While the principles are broadly relevant, practical implementation depends on specific tasks, safety requirements, and organizational capacity. More case studies are needed to evaluate its versatility.

What should organizations do next?

Start with simple, verified loops and gradually adopt higher levels of autonomy as confidence and systems mature. Focus on verification, documentation, and safety protocols during this process.

Source: ThorstenMeyerAI.com

This content is for general information only and is not financial, tax or legal advice. Consult a qualified professional for decisions about your money.
You May Also Like

The Model Is Only 10%: The Real Lesson of the New SDLC

A new Google whitepaper emphasizes that AI models are only a small part of software systems; the focus should be on harnessing and verifying AI outputs.

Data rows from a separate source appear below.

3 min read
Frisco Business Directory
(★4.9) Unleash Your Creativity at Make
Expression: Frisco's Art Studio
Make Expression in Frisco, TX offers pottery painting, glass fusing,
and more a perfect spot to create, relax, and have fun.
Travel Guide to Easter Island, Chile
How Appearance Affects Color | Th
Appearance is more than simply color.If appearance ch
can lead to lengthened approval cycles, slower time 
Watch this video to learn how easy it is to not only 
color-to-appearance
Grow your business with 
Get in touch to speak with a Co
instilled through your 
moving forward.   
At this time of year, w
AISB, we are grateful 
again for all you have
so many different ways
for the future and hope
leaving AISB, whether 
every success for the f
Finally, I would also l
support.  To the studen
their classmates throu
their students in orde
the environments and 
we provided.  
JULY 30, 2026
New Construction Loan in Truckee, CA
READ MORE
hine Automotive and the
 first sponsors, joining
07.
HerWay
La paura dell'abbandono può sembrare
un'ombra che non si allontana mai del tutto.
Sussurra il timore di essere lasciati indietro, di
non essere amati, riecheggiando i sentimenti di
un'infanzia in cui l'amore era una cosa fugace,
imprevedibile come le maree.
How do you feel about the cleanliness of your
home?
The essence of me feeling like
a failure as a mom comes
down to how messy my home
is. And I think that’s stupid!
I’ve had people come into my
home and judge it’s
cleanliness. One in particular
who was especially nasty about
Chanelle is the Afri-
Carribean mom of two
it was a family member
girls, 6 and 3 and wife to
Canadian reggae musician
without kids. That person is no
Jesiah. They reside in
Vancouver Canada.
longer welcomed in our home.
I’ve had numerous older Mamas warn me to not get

Every Benchmark Launched 2023-2024 Has Fallen — The METR / SWE-Bench / CORE-Bench / MLE-Bench / PostTrainBench Sequence

Every major AI research benchmark launched between 2023 and 2024 has reached or is nearing saturation, indicating rapid progress in AI capabilities.

The 90-Day Window Closed. Nobody Sent a Notice.

The 90-day window for responsible disclosure has effectively ended, with no notices sent by vendors or researchers, raising concerns over security vulnerabilities.

Vendor insurance certificate tracker for property managers

Small property managers are testing a new vendor insurance certificate tracker to streamline document management and reduce risk.